Achieving the Dream: Retiree Returns to College, Earns His Degree at Age 68

May 8, 2016 was a major milestone for William Mobijohn.

It was the day the Vietnam veteran graduated from Valencia College with an A.S. in medical billing and coding.     

“I finally obtained my degree at 68 years old,” he says, “and my whole family was able to join me at my graduation ceremony.”

The Brooklyn, N.Y. native had always wanted to get a college education, but life kept getting in the way.

After graduating from high school, Mobijohn spent three and a half years in the Navy during the early years of the Vietnam War.

Following his Navy service, Mobijohn worked in a variety of jobs – including a stint as a carpenter’s apprentice in Israel – before landing a position with the U.S. Postal Service, where he worked “off and on” for 32 years. Along the way, the married father of four attended Brooklyn College at night for a few semesters, but “for some inexplicable reason, I stopped going,” he says.

When his wife was lured to Florida by a job opportunity 13 years ago, Mobijohn says, he was technically “retired,” but the leisurely lifestyle never appealed to him.

“I never thought of myself as being retired,” he says. “My father retired at about the same age I did, and a couple of years later he wasn’t around anymore.”

Mobijohn was staying active by running marathons – “about 13 marathons and a great number of half marathons,” he recalls.

Throughout his life, Mobijohn says, he has been propelled by a desire “to become successful at whatever undertaking” he chose.

“He’s always been someone who got motivation out of challenging himself,” says his wife, Sandra. “He spends two to three hours, four or five days a week in the gym. He loves going to the bookstore; he’ll spend two or three hours there just reading.”

Mobijohn has long delighted in memorizing poems – his own and others’ work – and reciting them during open-mic poetry nights.

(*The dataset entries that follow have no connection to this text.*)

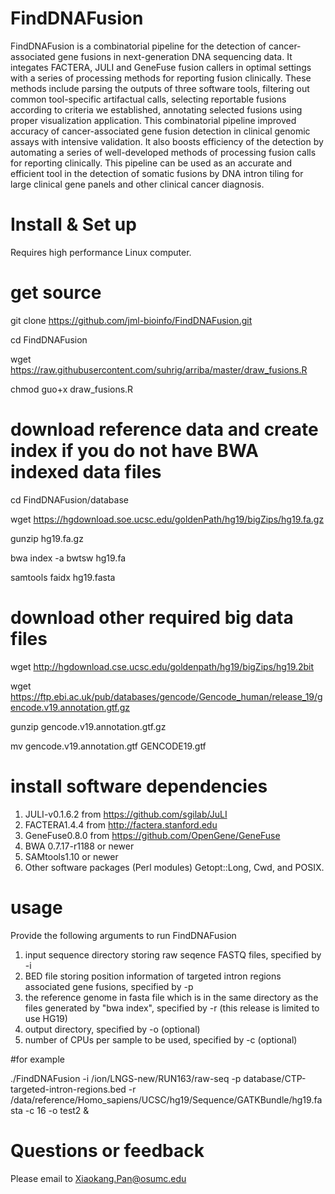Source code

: # FindDNAFusion
FindDNAFusion is a combinatorial pipeline for the detection of cancer-associated gene fusions in next-generation DNA sequencing data. It integates FACTERA, JULI and GeneFuse fusion callers in optimal settings with a series of processing methods for reporting fusion clinically. These methods include parsing the outputs of three software tools, filtering out common tool-specific artifactual calls, selecting reportable fusions according to criteria we established, annotating selected fusions using proper visualization application. This combinatorial pipeline improved accuracy of cancer-associated gene fusion detection in clinical genomic assays with intensive validation. It also boosts efficiency of the detection by automating a series of well-developed methods of processing fusion calls for reporting clinically. This pipeline can be used as an accurate and efficient tool in the detection of somatic fusions by DNA intron tiling for large clinical gene panels and other clinical cancer diagnosis.
#
# Install & Set up
Requires high performance Linux computer.

# get source
git clone https://github.com/jml-bioinfo/FindDNAFusion.git

cd FindDNAFusion

wget https://raw.githubusercontent.com/suhrig/arriba/master/draw_fusions.R

chmod guo+x draw_fusions.R
#
# download reference data and create index if you do not have BWA indexed data files  
cd FindDNAFusion/database

wget https://hgdownload.soe.ucsc.edu/goldenPath/hg19/bigZips/hg19.fa.gz

gunzip hg19.fa.gz

bwa index -a bwtsw hg19.fa

samtools faidx hg19.fasta

# download other required big data files
wget http://hgdownload.cse.ucsc.edu/goldenpath/hg19/bigZips/hg19.2bit

wget https://ftp.ebi.ac.uk/pub/databases/gencode/Gencode_human/release_19/gencode.v19.annotation.gtf.gz

gunzip gencode.v19.annotation.gtf.gz 

mv gencode.v19.annotation.gtf GENCODE19.gtf

# install software dependencies
1. JULI-v0.1.6.2 from https://github.com/sgilab/JuLI
2. FACTERA1.4.4 from http://factera.stanford.edu
3. GeneFuse0.8.0 from https://github.com/OpenGene/GeneFuse
4. BWA 0.7.17-r1188 or newer
5. SAMtools1.10 or newer
6. Other software packages (Perl modules) Getopt::Long, Cwd, and POSIX.

# usage
Provide the following arguments to run FindDNAFusion
1. input sequence directory storing raw seqence FASTQ files, specified by -i
2. BED file storing position information of targeted intron regions associated gene fusions, specified by -p
3. the reference genome in fasta file which is in the same directory as the files generated by "bwa index", specified by -r (this release is limited to use HG19)
4. output directory, specified by -o (optional)
5. number of CPUs per sample to be used, specified by -c (optional)

#for example

./FindDNAFusion -i /ion/LNGS-new/RUN163/raw-seq -p database/CTP-targeted-intron-regions.bed -r /data/reference/Homo_sapiens/UCSC/hg19/Sequence/GATKBundle/hg19.fasta -c 16 -o test2 &

# Questions or feedback

Please email to Xiaokang.Pan@osumc.edu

“He feels that by challenging himself, he keeps his brainpower working,” Sandra says.

Diagnosed with hearing loss related to his Vietnam service, Mobijohn was offered the opportunity to attend college courtesy of the U.S. government.

He chose Valencia because of its reputation, he says, and opted for medical billing and coding because he thought it sounded interesting.

Interesting and challenging, he says.

“A lot of those courses were extremely hard,” he says, “but I never got below an A or B in all my coding classes. I made the dean’s list once and the president’s list once.”

He did struggle with math, he says, especially when he lost his hearing aids for a while.

“It turned out that my dog swallowed them,” he recalls.

Mobijohn is grateful to Valencia’s tutors for helping him with the math and to the college’s Office for Students with Disabilities for providing him with assistance related to his hearing loss.

“Whatever he needed, they made sure it was taken care of,” says Sandra.

Among the services that OSD provides are note takers, priority seating, sign language interpreters, C-Print captioning and Assistive Listening Devices, says Deborah Larew, director of Student Disabilities Services.

Mobijohn used a listening device for his classes. “It was up to me to tell the instructor to put on a microphone,” he says.

“The benefit of an Assistive Listening Device,” says Larew, “is that it allows the person wearing the receiver to focus in on the communication specifically by the person wearing the microphone. In this case, the student would be getting direct communication from the professor amplified into his ears.”

Since graduating, Mobijohn has actually taken some time off to bask in his hard-won success.

“I was able to accomplish my objective,” he says. “What kept me going was I didn’t want to end up falling flat on my face and giving up. I wanted to exercise the virtue of perseverance and stick with it.”